The Jewish Cemetery of Tomaszow Mazowiecki
Traces of the Polish Resistance in the Cemetery
At the foundation of Tomaszow the Jewish community was small, and its residents did not feel the need for a cemetery within the city limits, but instead, they buried their dead in Ujazd, which was 15 kms. away from Tomaszow. As time passed and the community grew and blossomed, the city founders received a parcel of land from Count Ostrowski, next to the Catholic and Lutheran cemeteries, all three of which were probably founded at the same time, because their size and are equal. The date on which the cemetery was founded has been forgotten by the residents, and the headstones do not provide any clues. The headstones which today remain intact, albeit with inscriptions partially or completely worn away, still command the attention of connoisseurs of the art of sculpture and carving, because they are excellent works of art and delicacy, with flowery curves, corollas with lamps, books and charity boxes, hands open for a blessing, and other such extremely beautiful signs which show that the stone-carver was worthy of being a unique sculptor.
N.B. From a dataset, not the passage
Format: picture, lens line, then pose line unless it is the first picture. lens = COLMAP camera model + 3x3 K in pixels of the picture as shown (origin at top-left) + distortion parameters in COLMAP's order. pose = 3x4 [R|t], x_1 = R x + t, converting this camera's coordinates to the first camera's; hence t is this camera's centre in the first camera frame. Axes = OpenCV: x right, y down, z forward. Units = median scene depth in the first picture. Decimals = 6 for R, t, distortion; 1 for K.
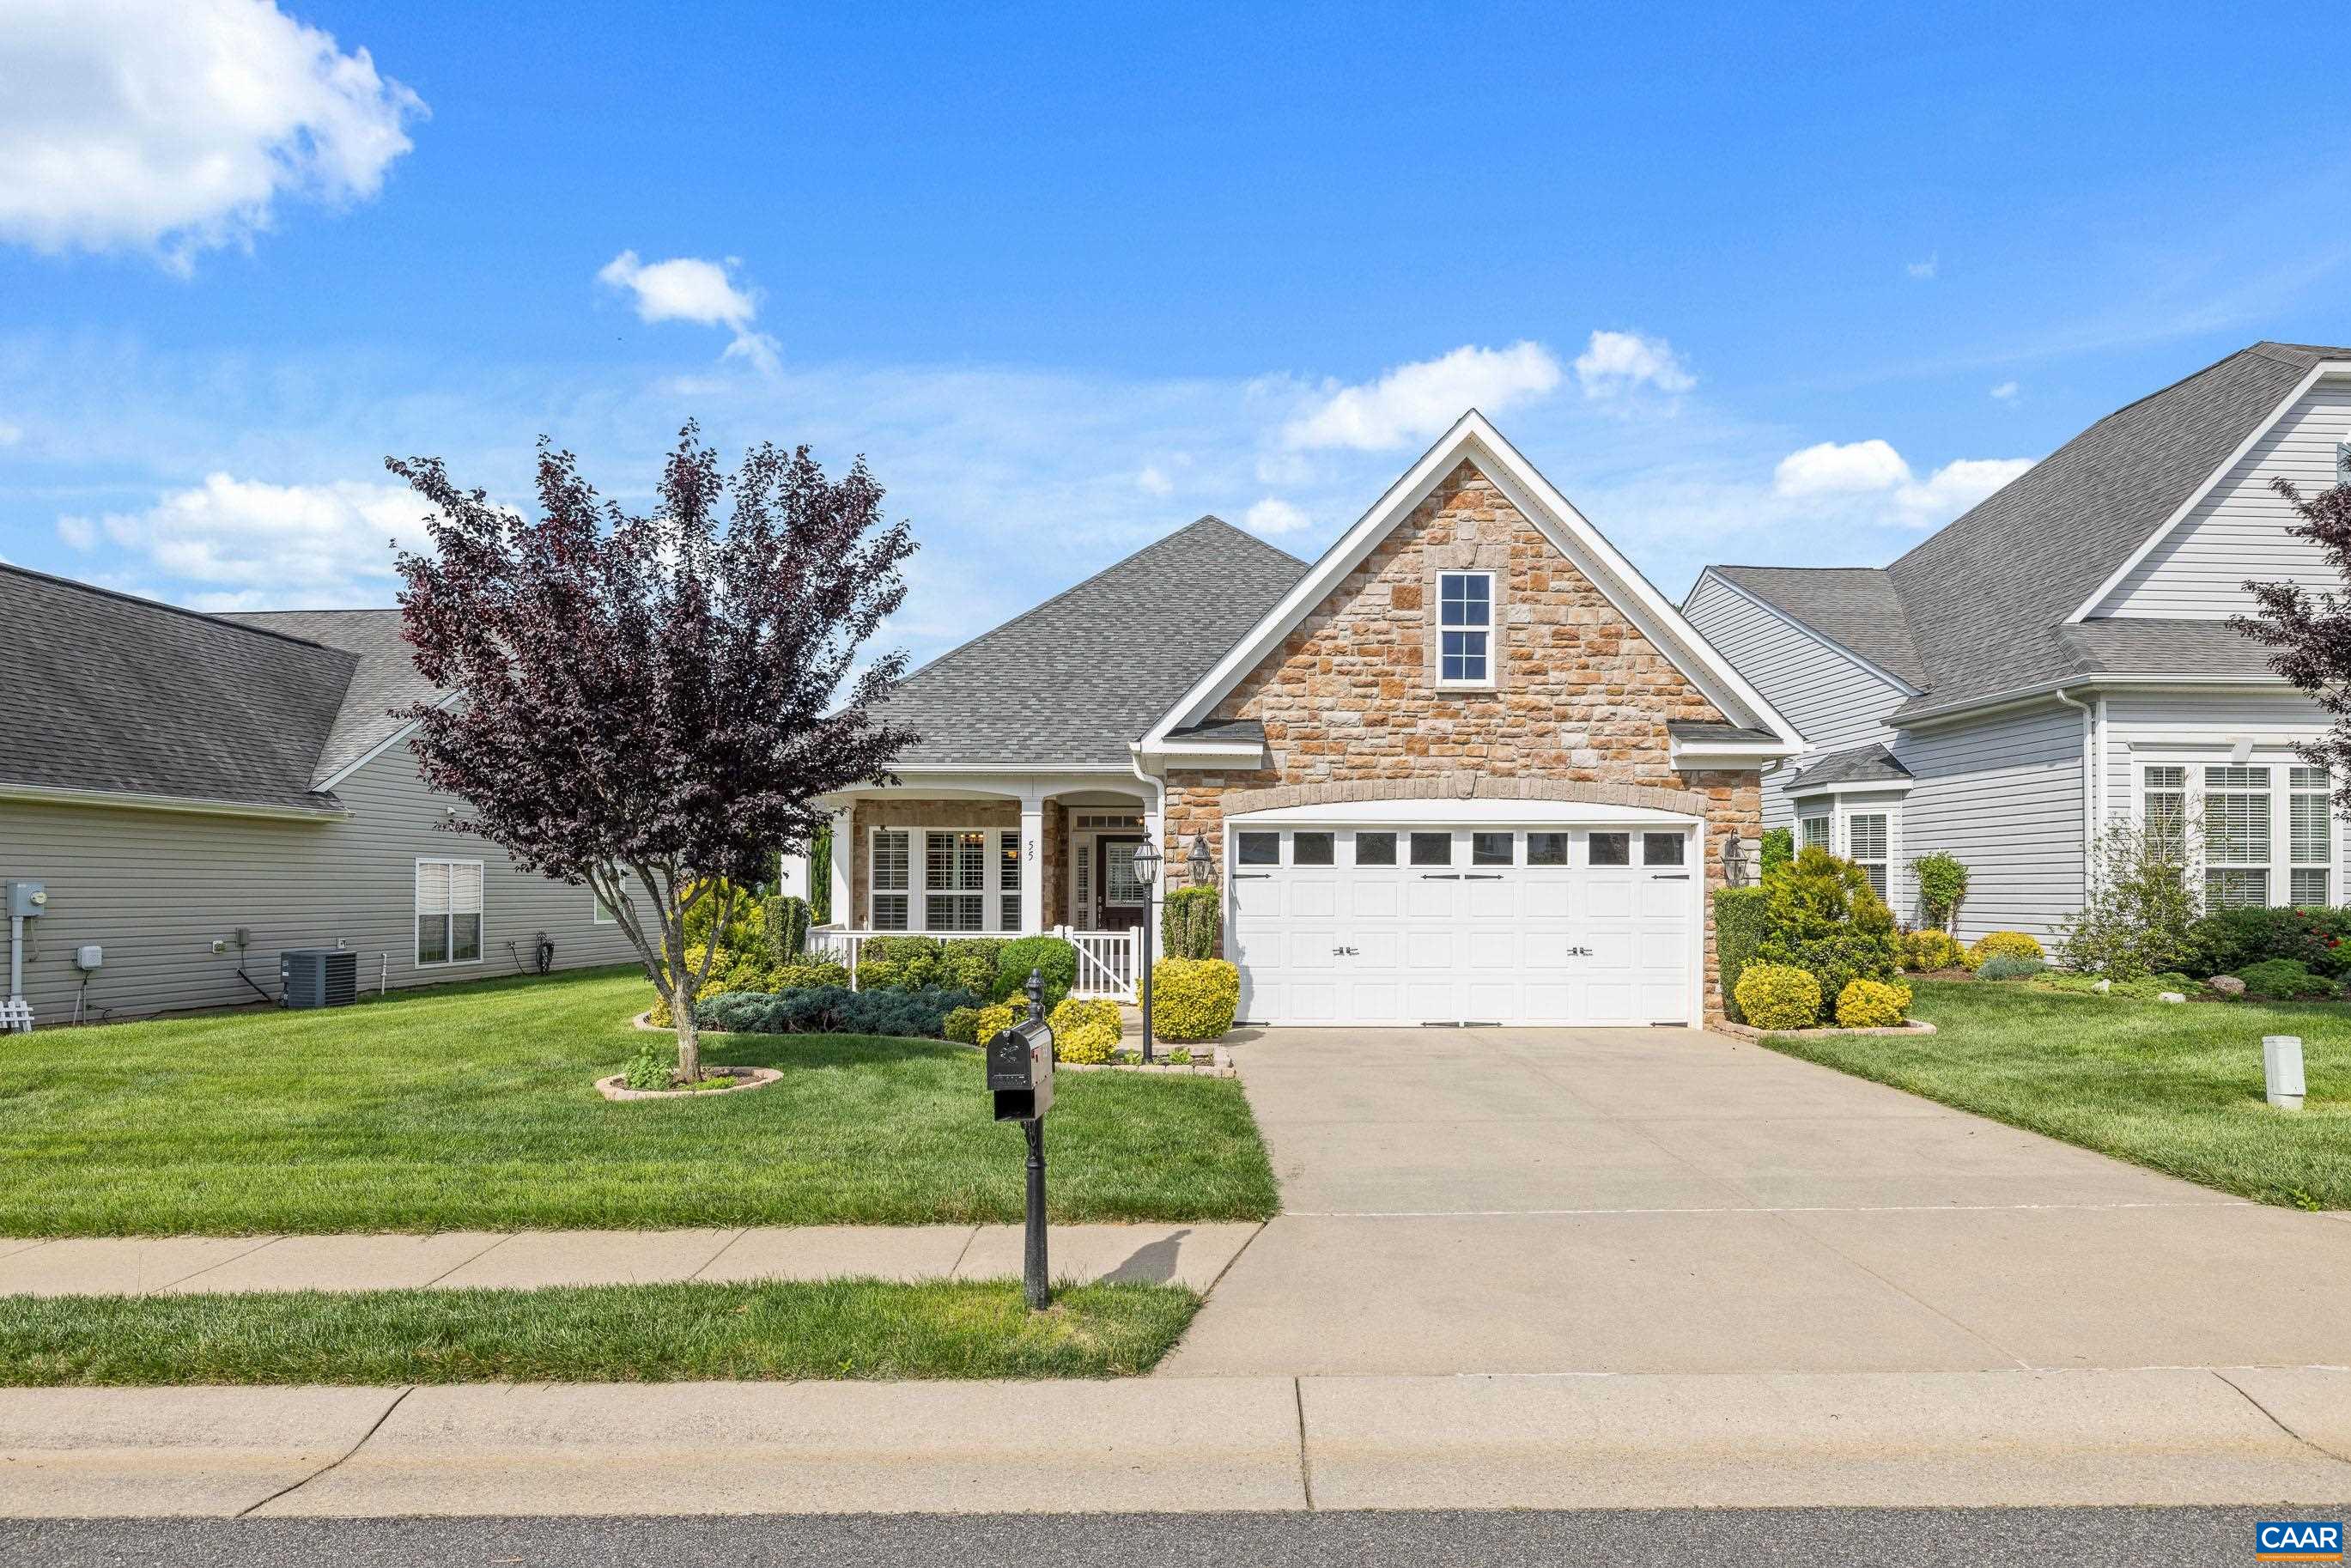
lens RADIAL K [[1310.9, 0, 1182.1], [0, 1310.9, 657.7], [0, 0, 1]] dist [-0.001322, 0.000715]
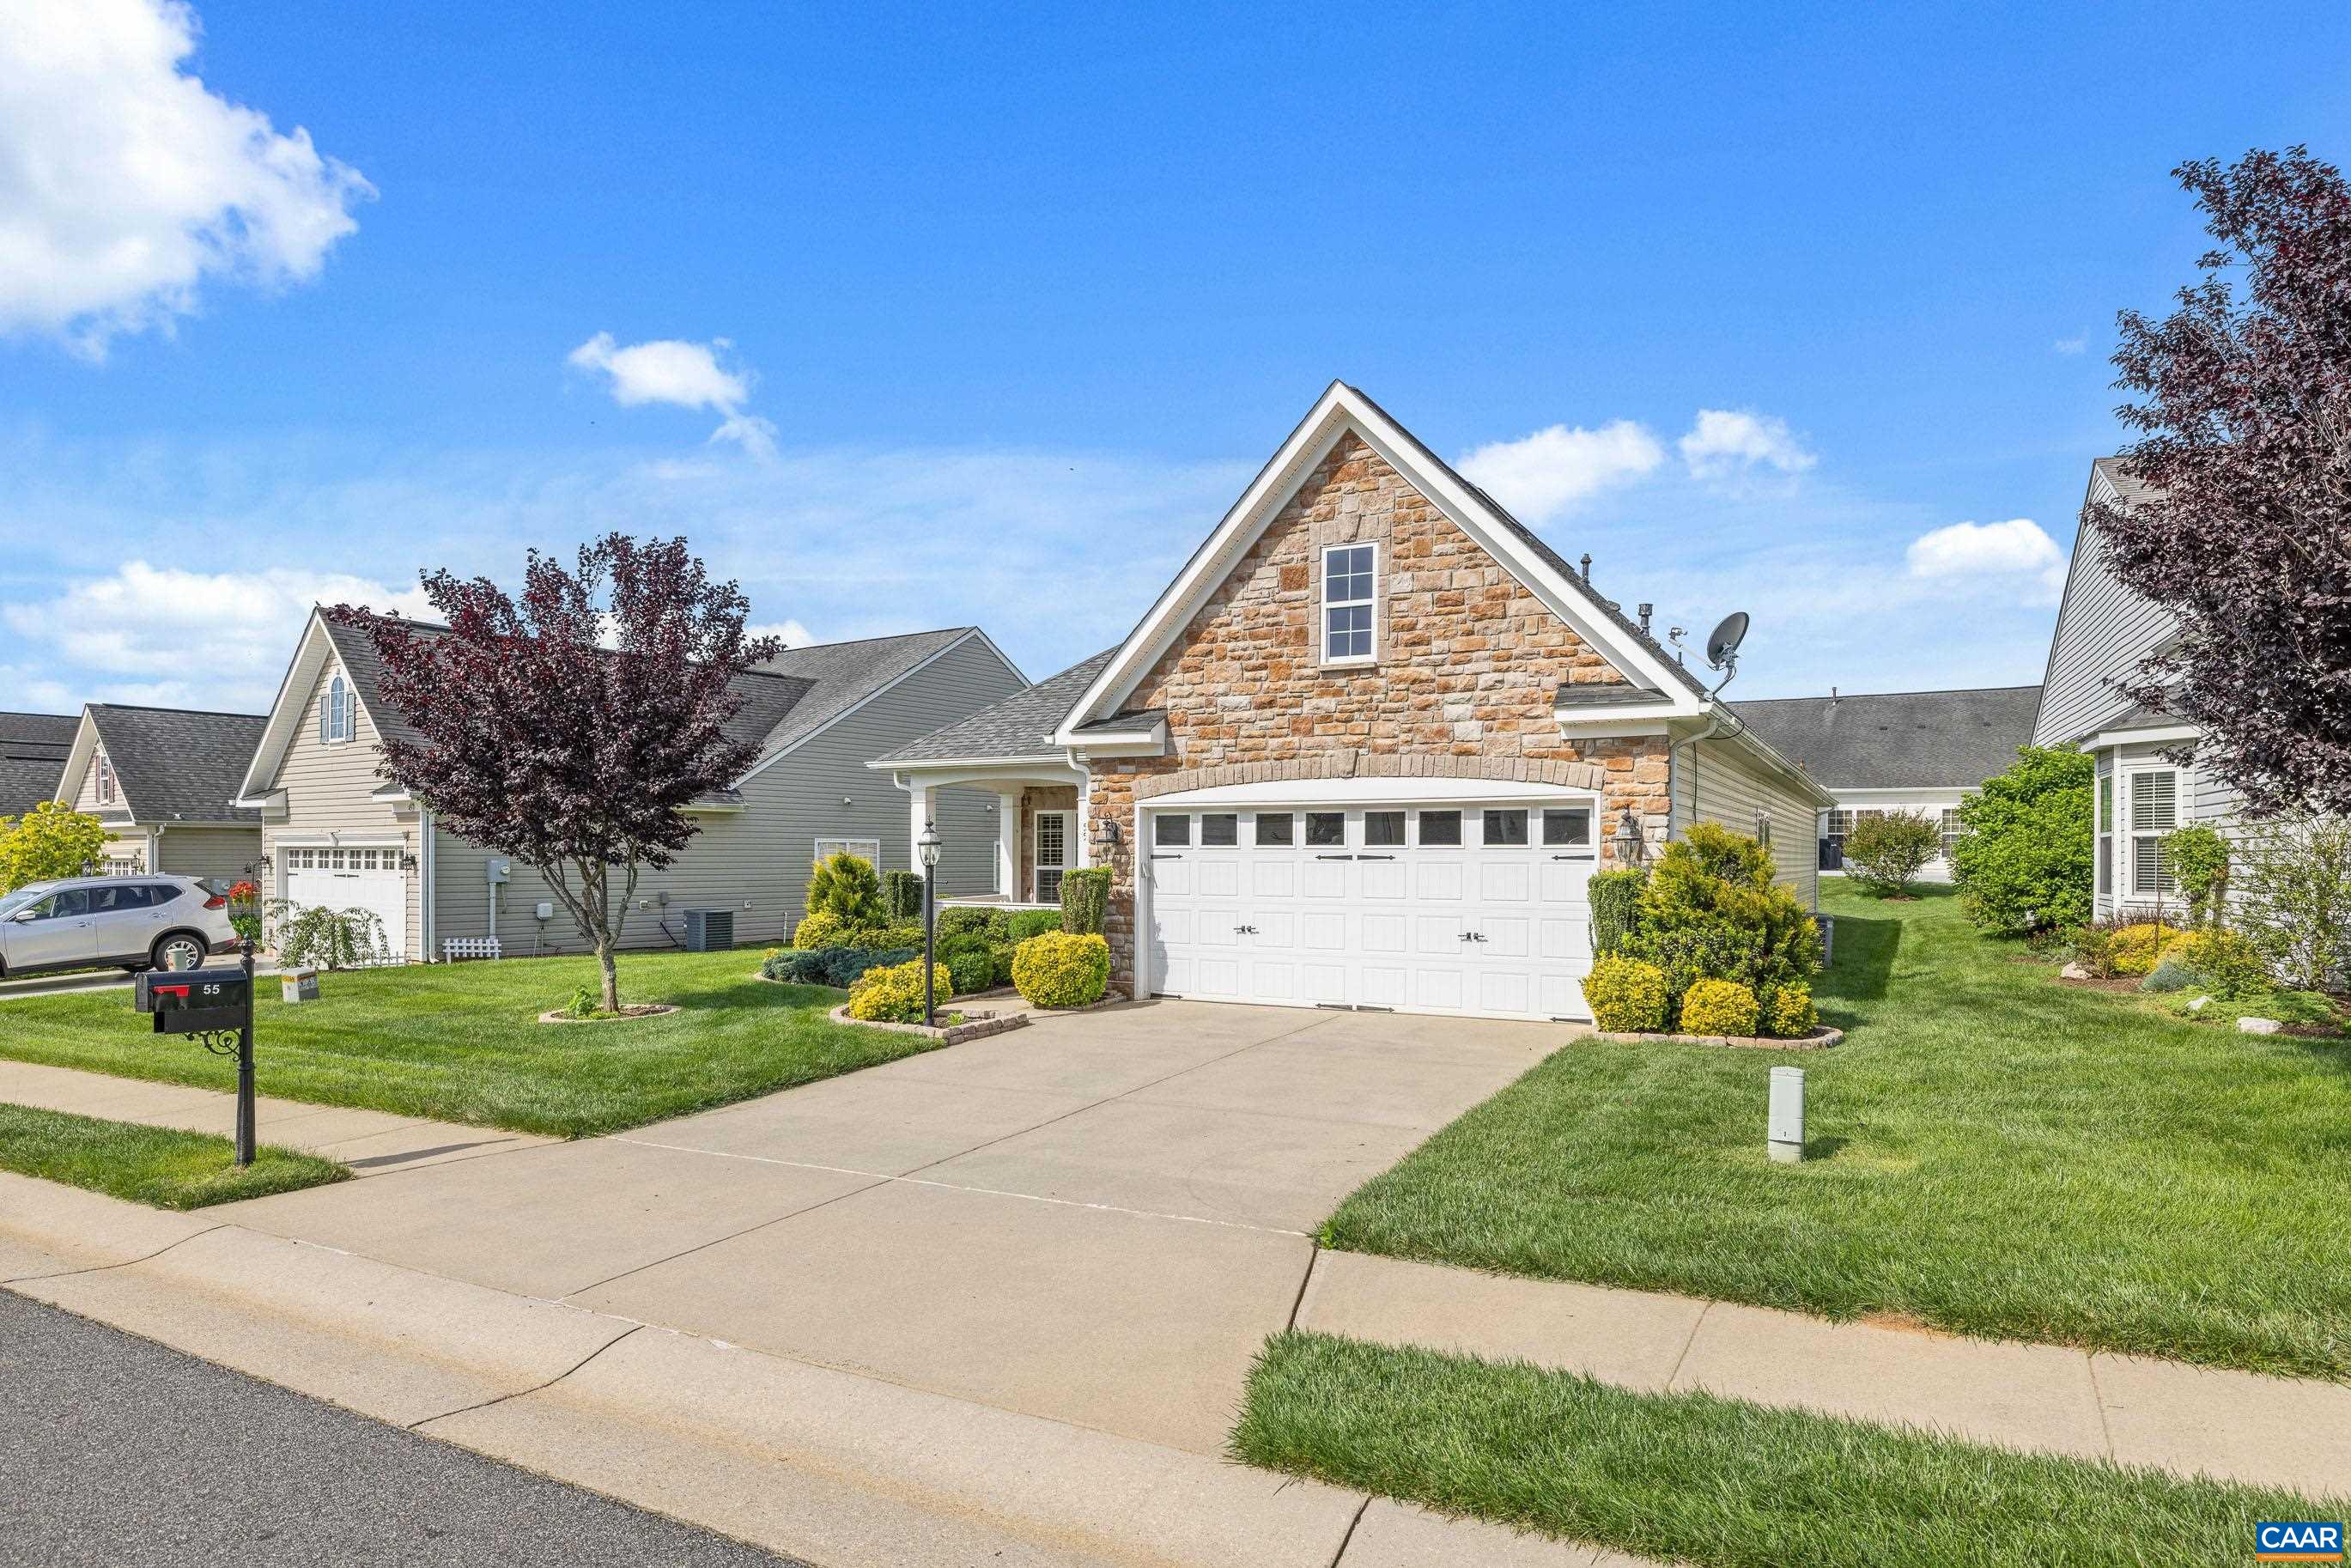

Among the rest of the headstones, two which attract the attention of connoisseurs belong to two sisters who were buried on the same day, and each stone is carved with the white Polish eagle, in all his beauty and glory. According to the title that is known, the two sisters were killed by the Russians. Their names and date of burial were erased, and it is unknown if they were killed during the 1831 rebellion or the 1863 rebellion. It probably happened in 1831, because 60 years ago, I had already questioned a few elderly people in this matter, and they couldn't remember any clear information to tell me.
The old people of the city have never stopped telling that in the year of the 1863 revolution, there was one Jewish woman from Tomaszow commanding a company of rebels who passed through the city many times with the company, riding a horse. One Thursday, a market day, she gave a speech to the farmers who came to the city to sell their goods, arousing them and creating great enthusiasm to participate in the revolution. She was under the thumb of General Leangivitch, who supervised the fighting in Opoczno region, and her family name was Altschuler. According to this information, one can assume that the headstone with the Polish eagle are hers and her sister's.
Another iron headstone, whose carvings are in Polish, and is surrounded by an iron fence, standing on Doctor Sznicer grave.